▶ **Job item**
How many lines of the data include the string "сентября"? State the number and nothing else.

▶ **Given entries**
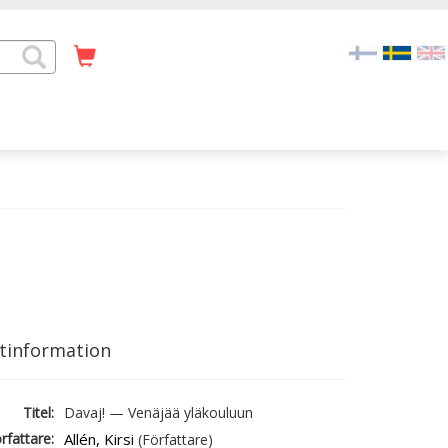
tinformation
Titel:
Davaj! — Venäjää yläkouluun
rfattare:
Allén, Kirsi
(Författare)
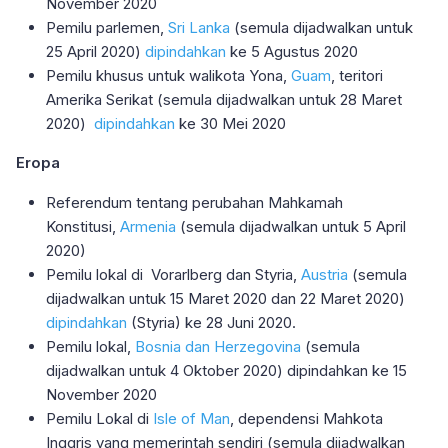
November 2020
Pemilu parlemen,
Sri Lanka
(semula dijadwalkan untuk
25 April 2020)
dipindahkan
ke 5 Agustus 2020
Pemilu khusus untuk walikota Yona,
Guam
, teritori
Amerika Serikat (semula dijadwalkan untuk 28 Maret
2020)
dipindahkan
ke 30 Mei 2020
Eropa
Referendum tentang perubahan Mahkamah
Konstitusi,
Armenia
(semula dijadwalkan untuk 5 April
2020)
Pemilu lokal di Vorarlberg dan Styria,
Austria
(semula
dijadwalkan untuk 15 Maret 2020 dan 22 Maret 2020)
dipindahkan
(Styria) ke 28 Juni 2020.
Pemilu lokal,
Bosnia dan Herzegovina
(semula
dijadwalkan untuk 4 Oktober 2020) dipindahkan ke 15
November 2020
Pemilu Lokal di
Isle of Man
, dependensi Mahkota
Inggris yang memerintah sendiri (semula dijadwalkan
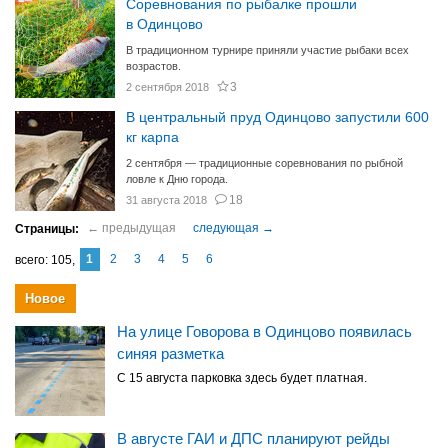
Соревнования по рыбалке прошли
в Одинцово
В традиционном турнире приняли участие рыбаки всех
возрастов.
3
2 сентября 2018
В центральный пруд Одинцово запустили 600
кг карпа
2 сентября — традиционные соревнования по рыбной
ловле к Дню города.
18
31 августа 2018
1
2
3
4
5
6
105
Новое
На улице Говорова в Одинцово появилась
синяя разметка
С 15 августа парковка здесь будет платная.
В августе ГАИ и ДПС планируют рейды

▶ **Answer to the problem**
2